→ Task description
How many of the lines below contain the string "introduces", with case counting? Give only the number.
BEGIN Data for the task
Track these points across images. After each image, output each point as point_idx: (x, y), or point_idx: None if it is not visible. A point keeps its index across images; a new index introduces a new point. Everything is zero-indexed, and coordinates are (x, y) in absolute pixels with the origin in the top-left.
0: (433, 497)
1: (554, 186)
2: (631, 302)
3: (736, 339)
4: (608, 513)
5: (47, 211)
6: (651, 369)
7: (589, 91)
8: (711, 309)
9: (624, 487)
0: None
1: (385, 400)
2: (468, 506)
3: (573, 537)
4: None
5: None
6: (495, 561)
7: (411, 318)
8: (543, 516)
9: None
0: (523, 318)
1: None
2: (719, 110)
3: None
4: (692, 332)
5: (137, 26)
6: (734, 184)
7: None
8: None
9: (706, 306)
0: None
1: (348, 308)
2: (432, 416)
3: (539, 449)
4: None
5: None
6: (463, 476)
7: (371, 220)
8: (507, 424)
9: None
END Data for the task
→ Expected output
1